ASIC’s hat-trick in compliance crackdown

self-managed superannuation funds australian securities and investments commission financial adviser

8 September 2005
| By Ross Kelly |

A financial adviser was banned, another had his operation shut down, and a superannuation scheme promoter jailed for 18 months as a result of three separate actions initiated by the corporate regulator.

Rick Alan O’Toole was permanently banned from providing financial services by the Australian Securities and Investments Commission (ASIC) after it established that through his company, Provest Capital, he changed a client’s address without permission so he could swindle over $50,000 of the client’s funds. He was also found to have dishonestly dealt with a loan of $400,000 from the same client.
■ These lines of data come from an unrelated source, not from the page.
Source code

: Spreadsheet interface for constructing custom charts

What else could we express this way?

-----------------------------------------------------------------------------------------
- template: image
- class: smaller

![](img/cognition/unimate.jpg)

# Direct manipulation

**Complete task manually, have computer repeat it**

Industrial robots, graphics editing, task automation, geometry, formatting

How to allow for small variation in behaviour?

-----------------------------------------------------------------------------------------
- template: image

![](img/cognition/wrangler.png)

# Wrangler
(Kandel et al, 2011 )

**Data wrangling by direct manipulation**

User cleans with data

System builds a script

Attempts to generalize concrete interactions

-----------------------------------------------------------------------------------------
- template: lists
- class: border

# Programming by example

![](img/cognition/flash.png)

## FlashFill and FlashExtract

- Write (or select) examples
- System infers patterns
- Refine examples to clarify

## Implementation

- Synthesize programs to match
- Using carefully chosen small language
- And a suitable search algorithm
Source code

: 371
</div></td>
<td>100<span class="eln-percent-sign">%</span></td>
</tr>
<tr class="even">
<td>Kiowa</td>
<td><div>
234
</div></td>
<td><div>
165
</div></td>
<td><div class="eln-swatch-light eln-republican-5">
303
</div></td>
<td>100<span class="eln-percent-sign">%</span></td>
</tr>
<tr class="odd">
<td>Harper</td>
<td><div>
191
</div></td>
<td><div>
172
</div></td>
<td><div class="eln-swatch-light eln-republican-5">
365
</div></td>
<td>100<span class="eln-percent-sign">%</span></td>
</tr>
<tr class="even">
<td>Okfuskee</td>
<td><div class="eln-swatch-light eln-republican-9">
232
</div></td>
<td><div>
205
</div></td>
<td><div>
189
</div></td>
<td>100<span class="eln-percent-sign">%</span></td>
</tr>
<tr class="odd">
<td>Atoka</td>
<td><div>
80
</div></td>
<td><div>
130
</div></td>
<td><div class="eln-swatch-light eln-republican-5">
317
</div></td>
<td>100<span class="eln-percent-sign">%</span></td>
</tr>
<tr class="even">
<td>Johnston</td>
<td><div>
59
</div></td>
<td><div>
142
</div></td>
In a separate case, ASIC persuaded the Supreme Court of Victoria to shut down nine businesses related to Shaun Oliver White, who ASIC claimed “misled investors and acted unconscionably” by enticing them to place nearly $1.5 million into his self-managed superannuation funds and other associated joint ventures. ASIC said the action arose out of their super switching surveillance campaign.

And in another unrelated case, Arkady Sittczenko of Ipswich, Queensland, was sentenced to 18 months imprisonment by the Southport District Court for releasing close to $500,000 in funds to members before they were allowed to access them.

ASIC also alleged that Sittczenko dishonestly induced trustees of various super funds in to switching their money across to the Health Group Superannuation Fund and the South Coast Forestry Group Superannuation Fund.

His co-accused, Mark Walter David, has also been committed to stand trial.